Mahkemece hükme esas alınan 07.03.2014 tarihli bilirkişi raporunda döküm makinasının bakım, onarım, montaj ve işletmeye alma işlerinin yapıldığı tarih itibariyle piyasa rayiç değeri 549.235,85 TL olarak hesaplanmış, hesaplama yapılırken döküm makinasının bakım ve onarımı için yapılan işçilik ve mühendislik hizmeti tutarı ile malzeme tutarına %20 kazanç (kâr) ve %18 KDV eklenmek suretiyle bulunan tutara %35 oranında Kurumlar Vergisi ilave edilmiş, 11.06.2014 tarihli ek bilirkişi raporunda da döküm makinasının bakım ve onarımı işinin rayiç değerinin hesaplanmasında aynı yöntem izlenmiş, sadece Kurumlar Vergisi oranı değiştirilerek %20 olarak uygulanmıştır. Davalı vekili ek bilirkişi raporuna karşı verdiği 22.04.2014 tarihli dilekçesinde Kurumlar Vergisi’nin kâr üzerinden tahakkuk etmesi gerektiğini, ek raporda ise (maliyet + kâr) üzerinden Kurumlar Vergisi hesaplanmasının hukuka aykırı olduğunu ileri sürmüş, 29.05.2014 tarihinde verdiği dilekçesine ekli parafını da içeren hesap tablosunda da Kurumlar Vergisini kâr üzerinden hesaplanmıştır.
Gerçekten 5520 sayılı Kurumlar Vergisi Kanunu’nun 6/1. maddesinde; Kurumlar Vergisi’nin, mükelleflerin bir hesap dönemi içinde elde ettikleri safi kurum kazancı üzerinden hesaplanacağı hükme bağlanmış, devamında da safi kurum kazancının ne şekilde tespit edileceği belirtilmiştir.
Bu durumda, davalı iş sahibi vekilinin 29.05.2014 tarihli dilekçesine ekli hesap tablosunda Kurumlar Vergisi kazanç üzerinden hesaplanmış olduğundan, raporu hükme esas alınan mali müşavir bilirkişiden 5520 sayılı Kurumlar Vergisi Kanunu’nun 6. maddesi hükmü ile davalı iş sahibinin bu konudaki itirazları dikkate alınarak ek rapor alınması ve döküm makinasının bakım ve onarım bedeli ile ilgili sonucuna uygun karar verilmesi gerekirken eksik inceleme ile yazılı şekilde karar verilmesi doğru olmamıştır.

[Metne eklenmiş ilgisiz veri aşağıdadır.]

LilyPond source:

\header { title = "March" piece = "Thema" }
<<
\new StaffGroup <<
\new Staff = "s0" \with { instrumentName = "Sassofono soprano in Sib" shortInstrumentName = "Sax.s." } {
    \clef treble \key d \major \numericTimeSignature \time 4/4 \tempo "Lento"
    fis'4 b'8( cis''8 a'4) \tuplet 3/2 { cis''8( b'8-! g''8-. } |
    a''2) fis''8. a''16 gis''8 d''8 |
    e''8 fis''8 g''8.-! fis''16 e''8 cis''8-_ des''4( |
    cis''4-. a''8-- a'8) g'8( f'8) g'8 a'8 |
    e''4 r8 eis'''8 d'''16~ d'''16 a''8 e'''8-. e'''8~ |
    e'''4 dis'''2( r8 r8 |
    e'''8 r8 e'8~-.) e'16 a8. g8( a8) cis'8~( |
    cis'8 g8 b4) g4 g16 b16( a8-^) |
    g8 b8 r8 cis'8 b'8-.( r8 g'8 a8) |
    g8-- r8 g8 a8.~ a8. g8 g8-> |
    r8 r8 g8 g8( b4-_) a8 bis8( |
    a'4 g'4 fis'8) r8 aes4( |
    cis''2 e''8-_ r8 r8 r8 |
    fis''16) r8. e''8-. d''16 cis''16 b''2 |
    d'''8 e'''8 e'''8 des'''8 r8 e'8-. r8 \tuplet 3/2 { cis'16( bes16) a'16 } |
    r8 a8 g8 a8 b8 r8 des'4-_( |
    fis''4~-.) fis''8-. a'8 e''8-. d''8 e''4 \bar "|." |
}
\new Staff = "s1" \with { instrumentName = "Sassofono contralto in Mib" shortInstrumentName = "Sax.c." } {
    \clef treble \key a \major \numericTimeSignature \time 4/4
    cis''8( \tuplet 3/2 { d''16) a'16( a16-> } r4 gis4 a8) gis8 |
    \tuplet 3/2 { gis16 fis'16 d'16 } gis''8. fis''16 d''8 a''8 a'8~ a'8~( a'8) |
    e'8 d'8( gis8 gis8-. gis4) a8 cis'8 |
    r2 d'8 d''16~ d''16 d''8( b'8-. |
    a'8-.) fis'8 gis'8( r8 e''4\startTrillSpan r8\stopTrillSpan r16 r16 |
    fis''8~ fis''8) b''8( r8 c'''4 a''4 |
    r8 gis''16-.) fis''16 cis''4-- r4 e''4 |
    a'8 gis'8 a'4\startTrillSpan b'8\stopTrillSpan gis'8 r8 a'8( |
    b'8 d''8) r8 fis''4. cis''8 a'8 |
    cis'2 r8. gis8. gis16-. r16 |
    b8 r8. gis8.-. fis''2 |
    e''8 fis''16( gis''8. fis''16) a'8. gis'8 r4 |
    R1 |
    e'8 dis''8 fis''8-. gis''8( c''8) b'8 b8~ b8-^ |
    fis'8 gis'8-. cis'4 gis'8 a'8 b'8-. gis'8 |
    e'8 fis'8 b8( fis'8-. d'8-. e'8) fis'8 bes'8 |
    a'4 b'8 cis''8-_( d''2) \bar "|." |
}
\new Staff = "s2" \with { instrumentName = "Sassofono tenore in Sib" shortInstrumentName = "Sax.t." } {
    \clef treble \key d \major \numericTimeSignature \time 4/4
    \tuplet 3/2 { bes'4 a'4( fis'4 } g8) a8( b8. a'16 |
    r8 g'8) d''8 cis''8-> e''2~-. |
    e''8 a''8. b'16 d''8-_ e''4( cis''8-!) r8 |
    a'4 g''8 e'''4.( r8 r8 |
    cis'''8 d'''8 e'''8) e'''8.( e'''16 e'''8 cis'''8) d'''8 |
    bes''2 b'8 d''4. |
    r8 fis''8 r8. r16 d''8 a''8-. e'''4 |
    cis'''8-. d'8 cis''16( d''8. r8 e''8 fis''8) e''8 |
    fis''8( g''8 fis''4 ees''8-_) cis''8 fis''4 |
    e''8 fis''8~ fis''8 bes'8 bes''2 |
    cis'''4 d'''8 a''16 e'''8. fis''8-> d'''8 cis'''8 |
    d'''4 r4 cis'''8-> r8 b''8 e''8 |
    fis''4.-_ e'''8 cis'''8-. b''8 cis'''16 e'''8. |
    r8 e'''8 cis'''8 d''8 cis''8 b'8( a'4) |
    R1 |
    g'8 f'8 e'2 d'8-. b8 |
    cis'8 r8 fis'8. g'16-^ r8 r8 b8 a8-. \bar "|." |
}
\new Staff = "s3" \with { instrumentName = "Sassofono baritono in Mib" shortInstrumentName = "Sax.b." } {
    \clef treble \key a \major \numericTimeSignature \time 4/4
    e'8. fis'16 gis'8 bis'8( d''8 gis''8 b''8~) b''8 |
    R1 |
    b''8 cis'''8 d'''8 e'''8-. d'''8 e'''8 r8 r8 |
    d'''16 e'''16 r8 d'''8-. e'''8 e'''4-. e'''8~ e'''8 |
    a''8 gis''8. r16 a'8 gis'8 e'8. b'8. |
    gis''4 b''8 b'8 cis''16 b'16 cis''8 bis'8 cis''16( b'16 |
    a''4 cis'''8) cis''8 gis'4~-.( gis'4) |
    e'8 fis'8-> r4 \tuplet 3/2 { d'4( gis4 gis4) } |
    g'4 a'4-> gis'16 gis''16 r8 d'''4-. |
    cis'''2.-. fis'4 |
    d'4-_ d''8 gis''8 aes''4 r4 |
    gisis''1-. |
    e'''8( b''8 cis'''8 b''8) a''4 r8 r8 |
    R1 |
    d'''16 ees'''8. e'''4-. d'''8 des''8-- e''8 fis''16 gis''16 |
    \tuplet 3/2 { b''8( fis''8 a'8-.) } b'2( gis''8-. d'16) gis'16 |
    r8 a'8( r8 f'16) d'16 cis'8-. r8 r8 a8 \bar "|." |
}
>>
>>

3-Mahkemece hüküm altına alınan alacağa dava tarihinden itibaren avans faizi uygulanmasına karar verilmiştir. Davacı vekili dava dilekçesinde davalıya Beyoğlu 7. Noterliği’nin 25.03.2010 tarih ve 10972 yevmiye numaralı ihtarnamesinin gönderildiğini belirterek anılan ihtarnameyi dava dilekçesinin IV/4 numaralı eki olarak sunmuştur. Adı geçen ihtarname davalıyı temerrüde düşürücü nitelikte olduğundan tebliğ tarihi saptanıp, bu tarihe ihtarnamede gösterilen 7 günlük ödeme süresi de eklenerek bulunacak temerrüt tarihinden itibaren kabul edilen alacağa faiz uygulanması gerekirken, bu husus dikkate alınmadan dava tarihinden itibaren faiz yürütülmesi doğru olmamıştır.
Kararın açıklanan nedenlerle bozulması gerekmiştir.
SONUÇ: Yukarıda 1. bentte açıklanan nedenlerle tarafların diğer temyiz itirazlarının reddine, 2. bent uyarınca temyiz itirazlarının kabulü ile hükmün davalı yararına, 3. bent uyarınca davacı yararına BOZULMASINA, 1.100,00’er TL duruşma vekillik ücretinin taraflardan karşılıklı olarak alınarak Yargıtay’daki duruşmada vekille temsil olunan diğer tarafa verilmesine, ödedikleri temyiz peşin harçlarının istek halinde temyiz eden taraflara geri verilmesine, karara karşı tebliğ tarihinden itibaren 15 gün içinde karar düzeltme isteminde bulunulabileceğine 12.11.2015 gününde oybirliğiyle karar verildi.